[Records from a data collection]
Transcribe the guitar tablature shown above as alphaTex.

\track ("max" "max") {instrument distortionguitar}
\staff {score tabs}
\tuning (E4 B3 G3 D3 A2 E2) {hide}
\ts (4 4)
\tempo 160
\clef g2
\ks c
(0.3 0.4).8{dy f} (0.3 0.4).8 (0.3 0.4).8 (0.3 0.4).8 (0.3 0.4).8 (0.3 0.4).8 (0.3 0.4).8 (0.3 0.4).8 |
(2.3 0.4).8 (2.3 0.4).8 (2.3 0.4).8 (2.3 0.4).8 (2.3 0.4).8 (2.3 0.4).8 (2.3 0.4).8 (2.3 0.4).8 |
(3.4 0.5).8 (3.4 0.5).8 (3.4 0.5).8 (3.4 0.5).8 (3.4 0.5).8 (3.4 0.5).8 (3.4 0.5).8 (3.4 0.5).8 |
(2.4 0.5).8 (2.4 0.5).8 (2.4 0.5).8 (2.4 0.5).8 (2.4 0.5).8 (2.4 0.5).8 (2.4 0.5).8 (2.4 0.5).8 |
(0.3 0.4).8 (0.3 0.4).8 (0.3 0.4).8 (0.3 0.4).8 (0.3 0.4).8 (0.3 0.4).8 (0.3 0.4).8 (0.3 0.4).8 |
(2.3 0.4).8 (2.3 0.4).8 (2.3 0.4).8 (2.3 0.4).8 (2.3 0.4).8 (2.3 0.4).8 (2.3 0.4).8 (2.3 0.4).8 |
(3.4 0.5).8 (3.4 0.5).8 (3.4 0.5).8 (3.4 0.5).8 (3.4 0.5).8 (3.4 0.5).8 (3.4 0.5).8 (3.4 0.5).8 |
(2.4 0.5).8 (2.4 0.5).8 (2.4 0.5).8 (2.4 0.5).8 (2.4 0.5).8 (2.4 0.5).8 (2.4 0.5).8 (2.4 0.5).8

▶ **Objective**
Copy all of the data above line for line, keeping every character the same.

▶ **Solution to this exercise**
Transcribe the guitar tablature shown above as alphaTex.

\track ("max" "max") {instrument distortionguitar}
\staff {score tabs}
\tuning (E4 B3 G3 D3 A2 E2) {hide}
\ts (4 4)
\tempo 160
\clef g2
\ks c
(0.3 0.4).8{dy f} (0.3 0.4).8 (0.3 0.4).8 (0.3 0.4).8 (0.3 0.4).8 (0.3 0.4).8 (0.3 0.4).8 (0.3 0.4).8 |
(2.3 0.4).8 (2.3 0.4).8 (2.3 0.4).8 (2.3 0.4).8 (2.3 0.4).8 (2.3 0.4).8 (2.3 0.4).8 (2.3 0.4).8 |
(3.4 0.5).8 (3.4 0.5).8 (3.4 0.5).8 (3.4 0.5).8 (3.4 0.5).8 (3.4 0.5).8 (3.4 0.5).8 (3.4 0.5).8 |
(2.4 0.5).8 (2.4 0.5).8 (2.4 0.5).8 (2.4 0.5).8 (2.4 0.5).8 (2.4 0.5).8 (2.4 0.5).8 (2.4 0.5).8 |
(0.3 0.4).8 (0.3 0.4).8 (0.3 0.4).8 (0.3 0.4).8 (0.3 0.4).8 (0.3 0.4).8 (0.3 0.4).8 (0.3 0.4).8 |
(2.3 0.4).8 (2.3 0.4).8 (2.3 0.4).8 (2.3 0.4).8 (2.3 0.4).8 (2.3 0.4).8 (2.3 0.4).8 (2.3 0.4).8 |
(3.4 0.5).8 (3.4 0.5).8 (3.4 0.5).8 (3.4 0.5).8 (3.4 0.5).8 (3.4 0.5).8 (3.4 0.5).8 (3.4 0.5).8 |
(2.4 0.5).8 (2.4 0.5).8 (2.4 0.5).8 (2.4 0.5).8 (2.4 0.5).8 (2.4 0.5).8 (2.4 0.5).8 (2.4 0.5).8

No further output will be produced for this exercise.